Pictures are to be left out, and only the lines below starting at the one with "t, dass ihr Skelett" and ending at the one with "ιδιαίτερα των καλόπιστων εκμισθωτών, οι" are to be reproduced, each exactly, both ends included.

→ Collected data
=== Section Start ===

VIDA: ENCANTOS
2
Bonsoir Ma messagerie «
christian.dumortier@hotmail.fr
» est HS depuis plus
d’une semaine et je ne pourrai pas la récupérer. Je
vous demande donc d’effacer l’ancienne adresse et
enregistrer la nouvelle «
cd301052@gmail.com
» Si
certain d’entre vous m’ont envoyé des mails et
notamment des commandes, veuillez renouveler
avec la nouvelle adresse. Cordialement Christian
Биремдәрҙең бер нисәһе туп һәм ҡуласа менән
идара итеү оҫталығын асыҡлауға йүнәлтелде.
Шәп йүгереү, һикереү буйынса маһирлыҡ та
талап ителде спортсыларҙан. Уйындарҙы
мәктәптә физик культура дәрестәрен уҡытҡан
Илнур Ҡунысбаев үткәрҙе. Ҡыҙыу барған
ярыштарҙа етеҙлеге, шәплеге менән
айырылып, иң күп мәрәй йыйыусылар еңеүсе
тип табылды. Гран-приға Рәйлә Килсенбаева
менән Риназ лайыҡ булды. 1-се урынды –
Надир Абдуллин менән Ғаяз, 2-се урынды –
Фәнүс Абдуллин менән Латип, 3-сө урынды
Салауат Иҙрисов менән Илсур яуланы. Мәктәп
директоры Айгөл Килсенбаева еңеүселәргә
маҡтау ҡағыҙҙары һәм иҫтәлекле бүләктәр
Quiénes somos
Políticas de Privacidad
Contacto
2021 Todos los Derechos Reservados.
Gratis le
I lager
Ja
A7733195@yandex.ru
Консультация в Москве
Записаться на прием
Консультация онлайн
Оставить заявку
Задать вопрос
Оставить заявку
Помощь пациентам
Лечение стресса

=== Section End ===
=== Section Start ===

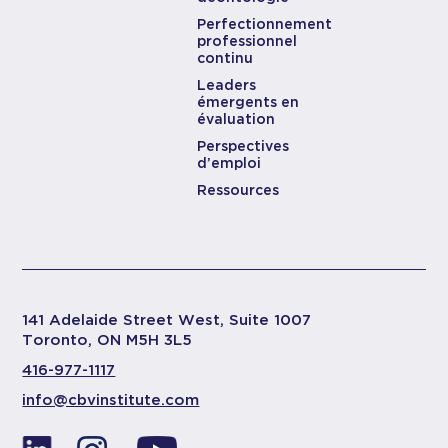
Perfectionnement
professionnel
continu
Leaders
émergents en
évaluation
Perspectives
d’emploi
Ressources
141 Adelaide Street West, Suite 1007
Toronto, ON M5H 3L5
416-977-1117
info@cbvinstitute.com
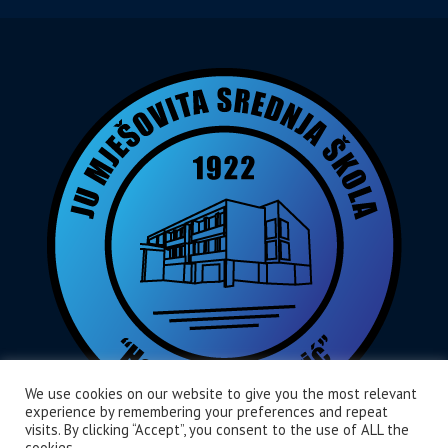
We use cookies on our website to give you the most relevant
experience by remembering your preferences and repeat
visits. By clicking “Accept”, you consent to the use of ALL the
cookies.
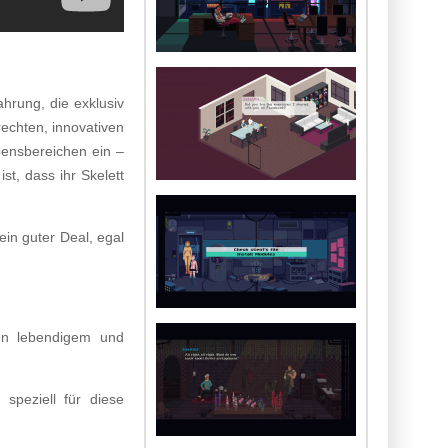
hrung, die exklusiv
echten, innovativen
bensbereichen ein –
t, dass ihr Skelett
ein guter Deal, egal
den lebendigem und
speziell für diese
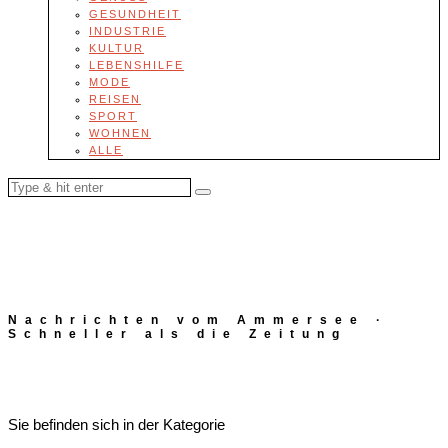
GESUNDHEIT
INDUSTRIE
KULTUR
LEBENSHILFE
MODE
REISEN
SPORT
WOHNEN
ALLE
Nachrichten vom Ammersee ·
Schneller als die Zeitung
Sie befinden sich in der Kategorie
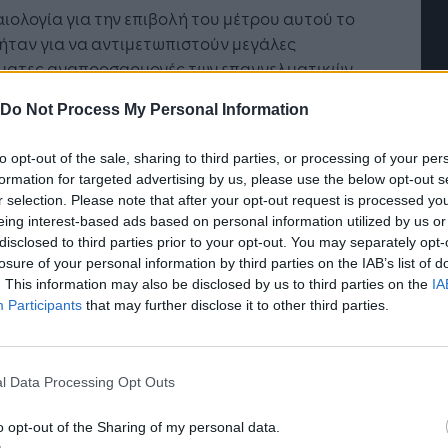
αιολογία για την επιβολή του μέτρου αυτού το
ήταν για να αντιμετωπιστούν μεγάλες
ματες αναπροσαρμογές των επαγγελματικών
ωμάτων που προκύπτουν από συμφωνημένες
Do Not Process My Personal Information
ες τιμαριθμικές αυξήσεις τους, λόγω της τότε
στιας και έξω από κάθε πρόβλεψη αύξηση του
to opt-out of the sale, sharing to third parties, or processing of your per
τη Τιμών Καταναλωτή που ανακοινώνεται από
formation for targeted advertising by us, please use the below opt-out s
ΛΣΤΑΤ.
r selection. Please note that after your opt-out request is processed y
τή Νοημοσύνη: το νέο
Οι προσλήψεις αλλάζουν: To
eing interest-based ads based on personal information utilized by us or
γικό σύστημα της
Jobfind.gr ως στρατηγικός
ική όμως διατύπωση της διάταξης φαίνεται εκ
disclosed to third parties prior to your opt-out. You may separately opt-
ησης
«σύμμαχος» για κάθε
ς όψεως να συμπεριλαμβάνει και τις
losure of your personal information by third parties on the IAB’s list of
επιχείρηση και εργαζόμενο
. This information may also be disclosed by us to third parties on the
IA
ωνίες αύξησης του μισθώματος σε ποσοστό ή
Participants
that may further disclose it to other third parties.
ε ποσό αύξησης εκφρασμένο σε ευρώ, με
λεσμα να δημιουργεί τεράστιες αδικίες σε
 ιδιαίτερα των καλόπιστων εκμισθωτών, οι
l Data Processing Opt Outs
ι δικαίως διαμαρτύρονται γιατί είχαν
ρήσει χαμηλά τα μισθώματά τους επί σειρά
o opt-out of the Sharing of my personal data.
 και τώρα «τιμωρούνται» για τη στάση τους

=== Section End ===
=== Section Start ===

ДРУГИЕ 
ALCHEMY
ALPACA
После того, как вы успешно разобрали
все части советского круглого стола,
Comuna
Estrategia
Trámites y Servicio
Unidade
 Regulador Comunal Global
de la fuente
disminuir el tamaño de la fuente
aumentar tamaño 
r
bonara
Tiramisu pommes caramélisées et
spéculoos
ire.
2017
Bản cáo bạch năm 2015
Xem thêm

=== Section End ===

→ Task solution
t, dass ihr Skelett
ein guter Deal, egal
den lebendigem und
speziell für diese
GESUNDHEIT
INDUSTRIE
KULTUR
LEBENSHILFE
MODE
REISEN
SPORT
WOHNEN
ALLE
Nachrichten vom Ammersee ·
Schneller als die Zeitung
Sie befinden sich in der Kategorie
αιολογία για την επιβολή του μέτρου αυτού το
ήταν για να αντιμετωπιστούν μεγάλες
ματες αναπροσαρμογές των επαγγελματικών
ωμάτων που προκύπτουν από συμφωνημένες
Do Not Process My Personal Information
ες τιμαριθμικές αυξήσεις τους, λόγω της τότε
στιας και έξω από κάθε πρόβλεψη αύξηση του
to opt-out of the sale, sharing to third parties, or processing of your per
τη Τιμών Καταναλωτή που ανακοινώνεται από
formation for targeted advertising by us, please use the below opt-out s
ΛΣΤΑΤ.
r selection. Please note that after your opt-out request is processed y
τή Νοημοσύνη: το νέο
Οι προσλήψεις αλλάζουν: To
eing interest-based ads based on personal information utilized by us or
γικό σύστημα της
Jobfind.gr ως στρατηγικός
ική όμως διατύπωση της διάταξης φαίνεται εκ
disclosed to third parties prior to your opt-out. You may separately opt-
ησης
«σύμμαχος» για κάθε
ς όψεως να συμπεριλαμβάνει και τις
losure of your personal information by third parties on the IAB’s list of
επιχείρηση και εργαζόμενο
. This information may also be disclosed by us to third parties on the
IA
ωνίες αύξησης του μισθώματος σε ποσοστό ή
Participants
that may further disclose it to other third parties.
ε ποσό αύξησης εκφρασμένο σε ευρώ, με
λεσμα να δημιουργεί τεράστιες αδικίες σε
 ιδιαίτερα των καλόπιστων εκμισθωτών, οι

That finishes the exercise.